AWS chapter solution:

  1. in order to create automated stack: aws cloudformation create-stack --template-body file://templates/elb-stack.yml --stack-name name

  2. in order to detele cteated stack: aws cloudformation delete-stack --stack-name name

NOTE: make sure that aws-cli has all needed credentials.

SQL chapter:

  • You are given this table – preventions (key is event_guid)

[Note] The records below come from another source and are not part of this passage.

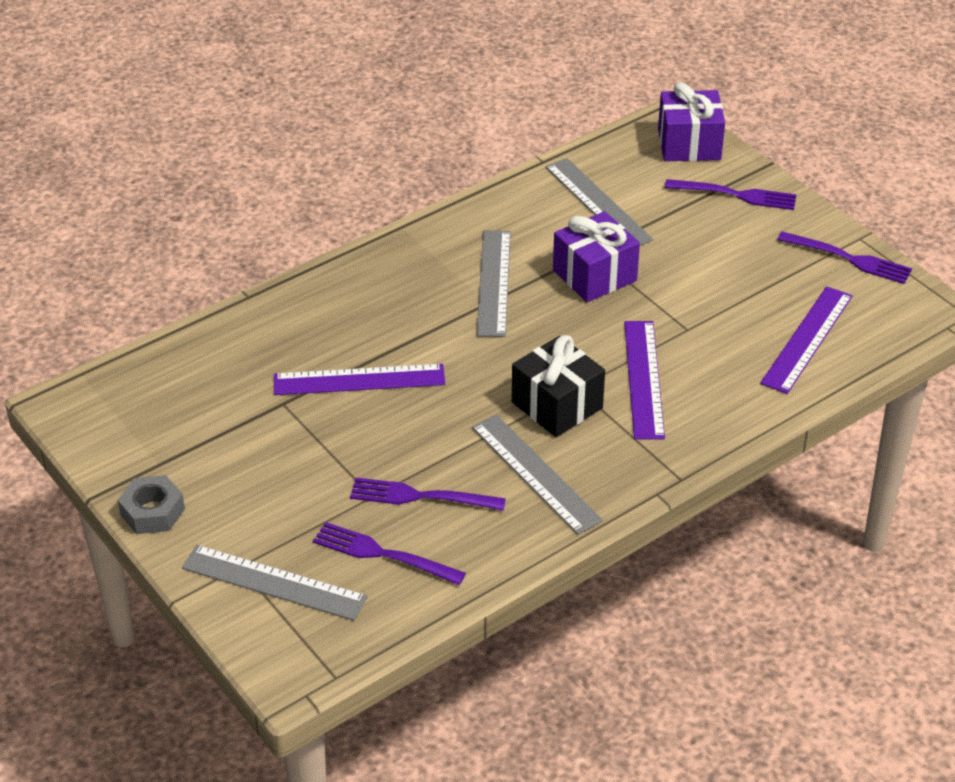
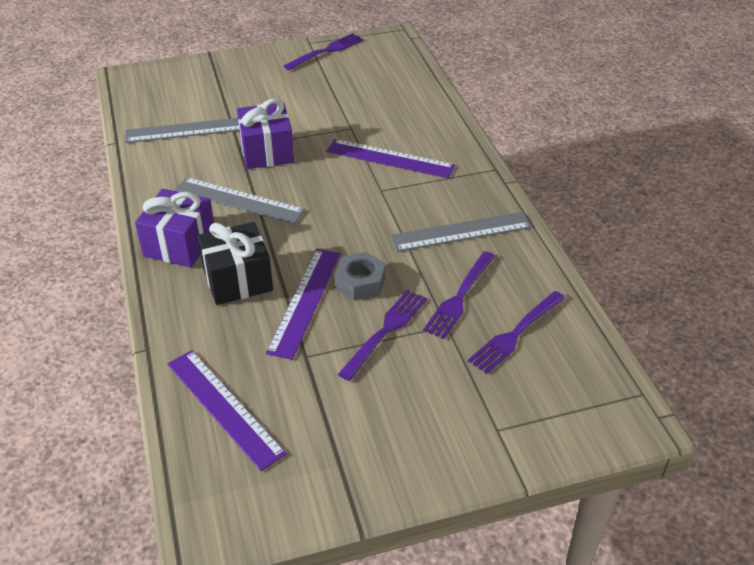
camera: 70 degrees left, 0 degrees up
(152, 512) = (403, 481): grey nut -> grey nut (360, 282)
(274, 582) = (525, 410): grey ruler -> none
(557, 405) = (394, 204): black gift -> black gift (238, 280)
(689, 144) = (159, 76): purple gift -> purple gift (180, 244)
(735, 195) = (229, 73): purple fork -> purple fork (385, 331)
(807, 339) = (391, 86): purple ruler -> purple ruler (224, 407)

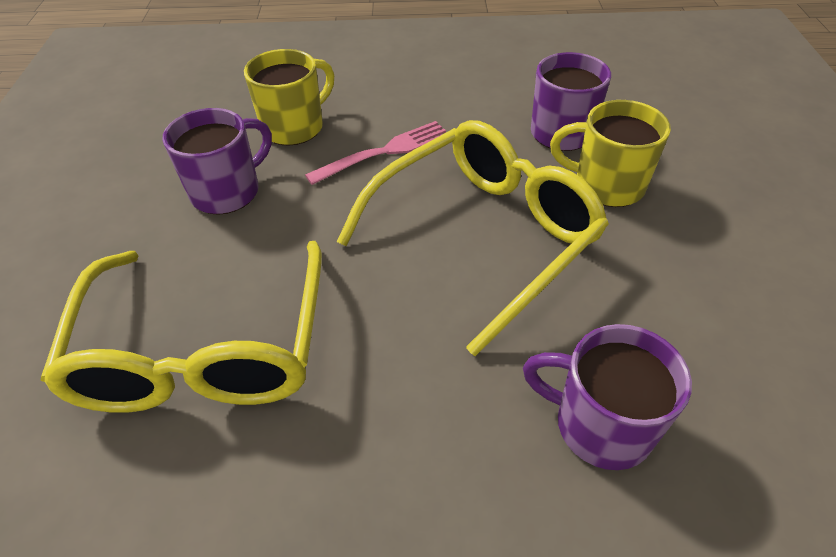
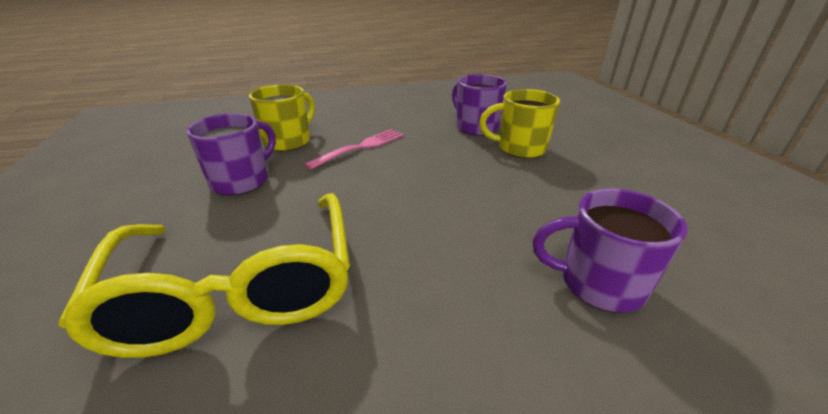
camera: 15 degrees left, 15 degrees down
(484, 236) = (451, 183): yellow glasses -> none

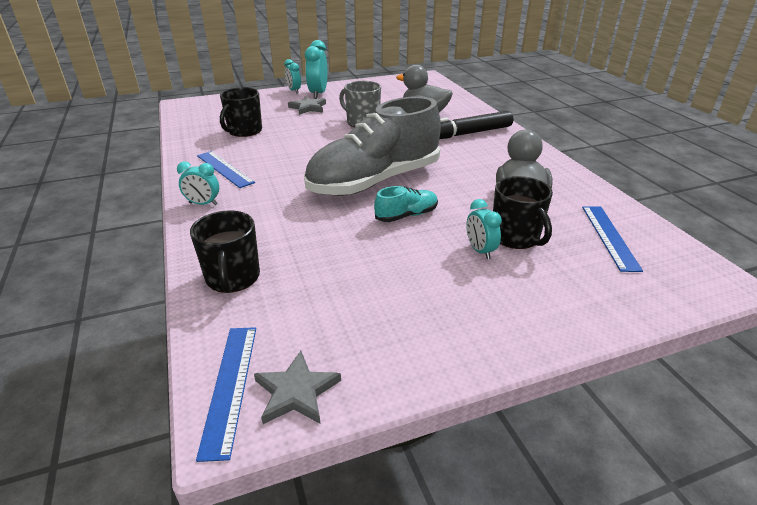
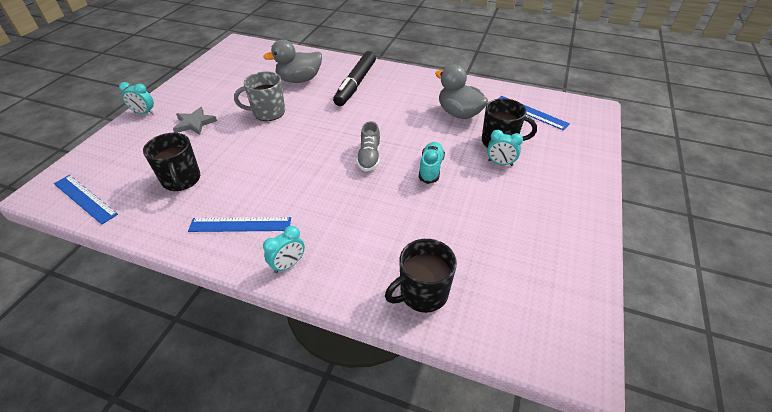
camera: 50 degrees left, 10 degrees up
(230, 386) = (547, 348): blue ruler -> blue ruler (85, 198)
(233, 278) = (422, 293): black mug -> black mug turned 120 degrees clockwise
(296, 392) = (573, 315): grey star -> none
(318, 94) = (175, 104): turquoise clock -> none
(374, 181) = (369, 157): grey shoe -> grey shoe, size x0.41

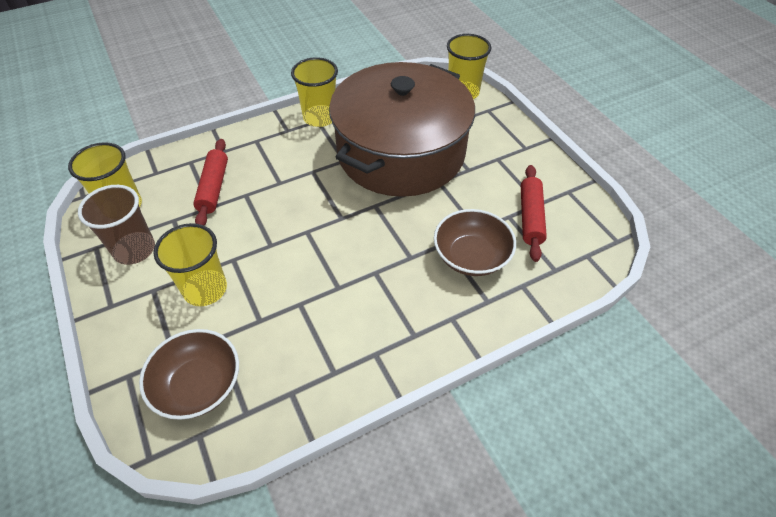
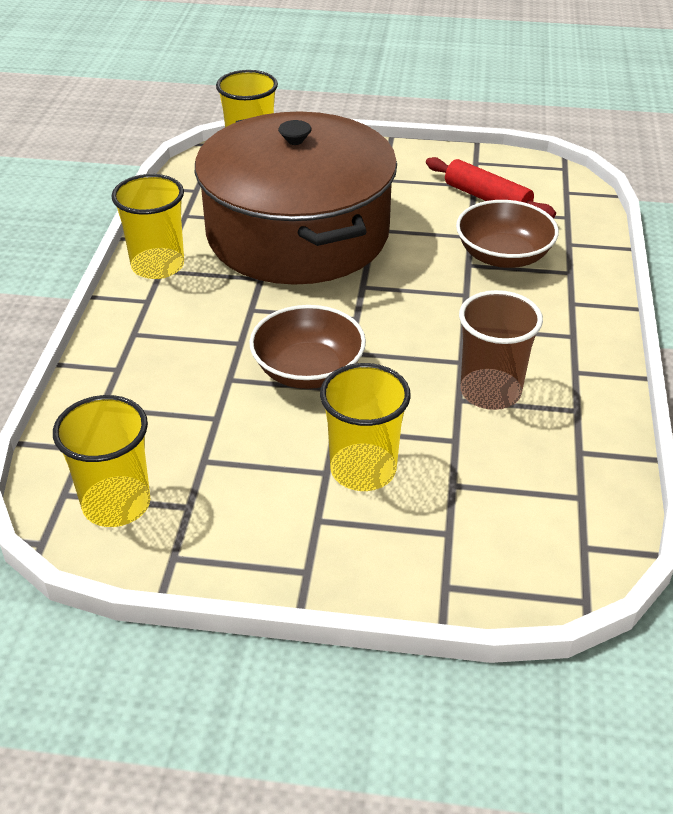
camera: 55 degrees left, 10 degrees down
(134, 249) = (222, 516): brown cup -> brown cup (490, 392)
(198, 385) = (512, 524): brown bowl -> brown bowl (308, 370)
(213, 188) = (183, 402): red rolling pin -> none

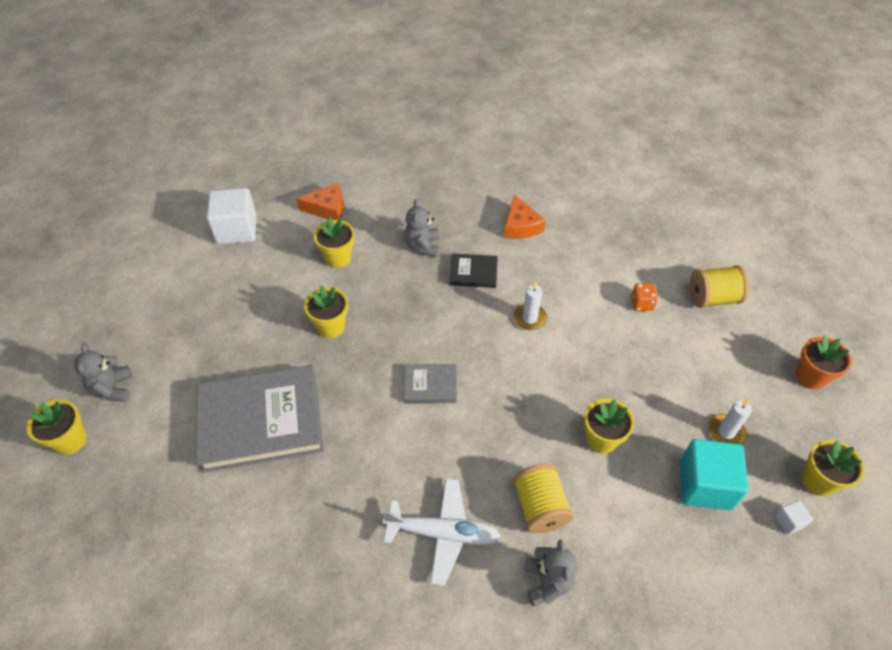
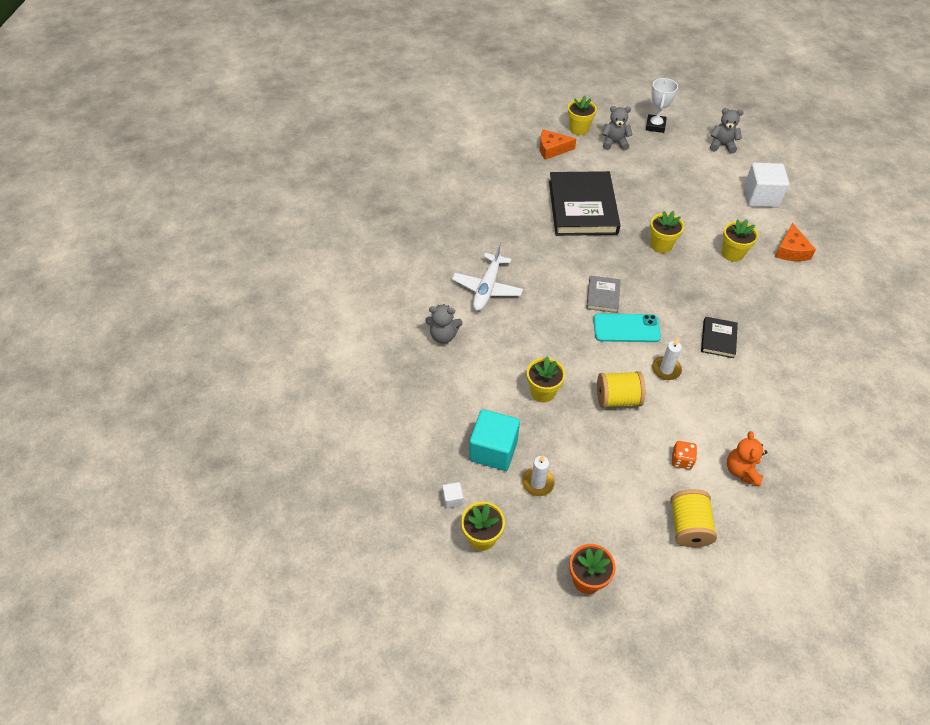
camera: 100 degrees right, 0 degrees up
(77, 338) = (655, 126): none -> white trophy
(261, 421) = (582, 207): grey book -> black book
(422, 246) = (749, 308): grey teddy bear -> grey teddy bear (722, 145)
(478, 358) = (626, 328): none -> turquoise phone
(520, 226) = (780, 384): orange cheese -> orange cheese (552, 149)
(540, 507) = (495, 342): yellow spool -> yellow spool (617, 399)
(634, 258) = (741, 470): none -> orange teddy bear

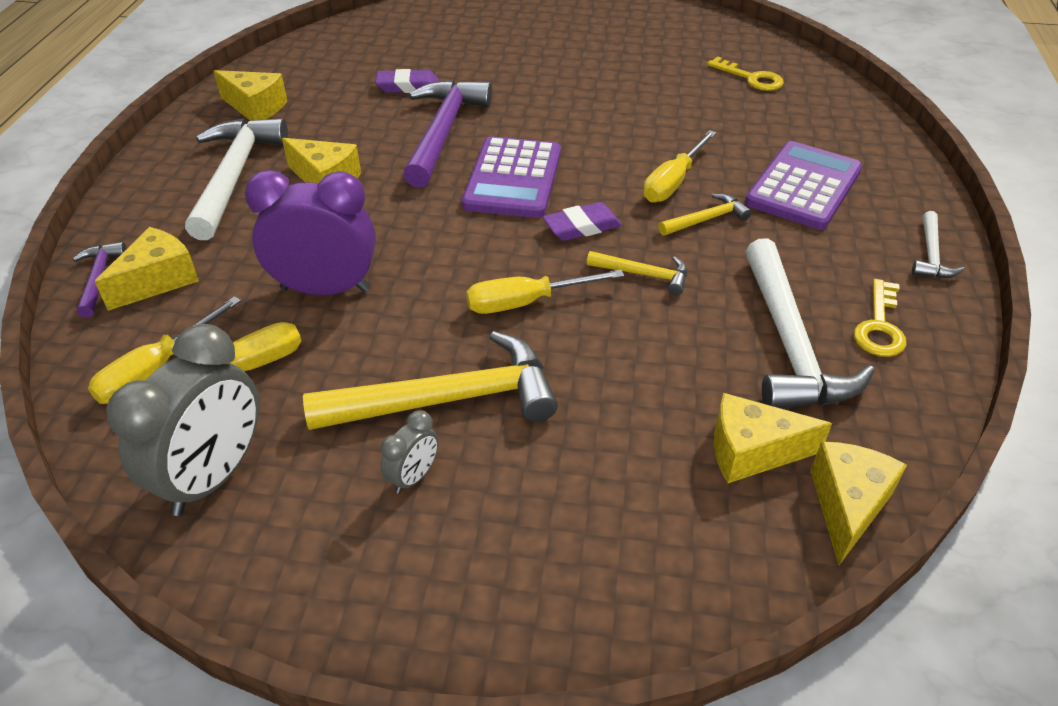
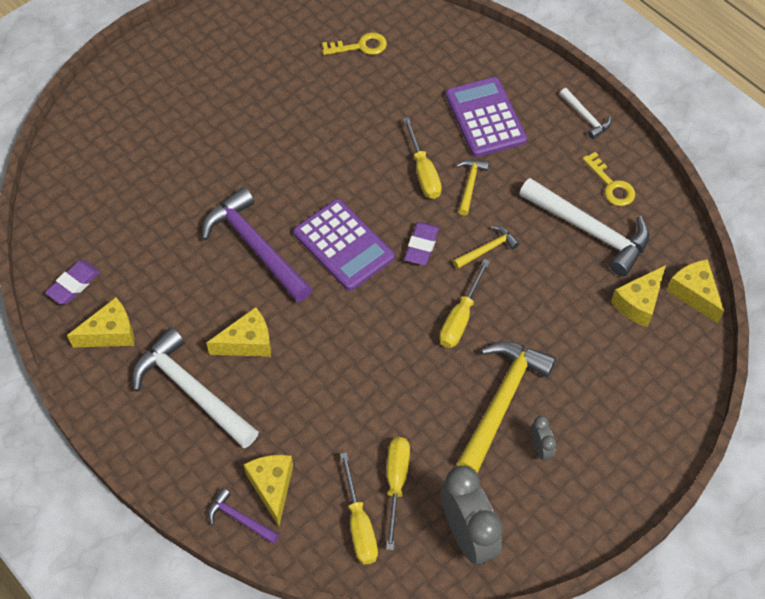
camera: 50 degrees left, 15 degrees up
(325, 289) = (362, 405): purple clock -> none
(408, 86) = (176, 229): purple eraser -> purple eraser (74, 284)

  • Please provide a single query that outputs a single table as presented in the image below:

    • The most common father filenames for the ‘Ransom’ module (in the image below ‘usctrl.exe’ is the most common father filename)
    • How many preventions are there per filename (e.g., 9415 ‘Ransom’ preventions for ‘usctrl.exe’)
    • The percentage value of the number of preventions out of the total number of preventions for the ‘Ransom’ module (e.g., 56.56% of the ‘Ransom’ preventions were for ‘usctrl.exe’)
    • common_filepath – the most common Father_path for each Father_filename in the table (Ransom preventions). For example: ‘C:\Program Files\CassieUserStation\usctrl.exe’ is the most common ‘Father_path’ field for all ‘Ransom’ preventions of the ‘usctrl.exe’ Father_filename.

SQL chapter solution:

  • Created SQL Schema:

CREATE TABLE IF NOT EXISTS prev ( event int(32) unsigned NOT NULL, f_path varchar(200), f_filename varchar(200), module varchar(200), PRIMARY KEY (event) ); INSERT INTO prev (event,f_path, f_filename, module) VALUES ('1', '/bb/a.exe', 'a.exe', 'ransom'), ('2', '/aa/a.exe', 'a.exe', 'ransom'), ('3', '/aa/a.exe', 'a.exe', 'ransom'), ('4', '/aa/b.exe', 'b.exe', 'ransom'), ('5', '/usr/sbin/xinetd', 'xinetd', 'SocketShaell');

  • SQL Query:

SELECT count(p.event) as cnt, 100 * count(p.event)/(SELECT count(p1.event) FROM prev p1 WHERE p1.module = 'ransom') as percentage, p.f_filename, (SELECT p1.f_path FROM prev p1 WHERE p1.f_filename = p.f_filename and p.module = 'ransom' GROUP BY p1.f_path ORDER BY count(p1.f_path) DESC limit 1) as f_common FROM prev p WHERE p.module = 'ransom' group by p.f_filename ORDER BY cnt DESC;

Python chapter:

Input: JSON data from https://my-json-server.typicode.com/dim4iksh/test/db

Output:

  1. Print a list of file types and count of how many files are there for each type in the database.
  2. Print the oldest entry in the list.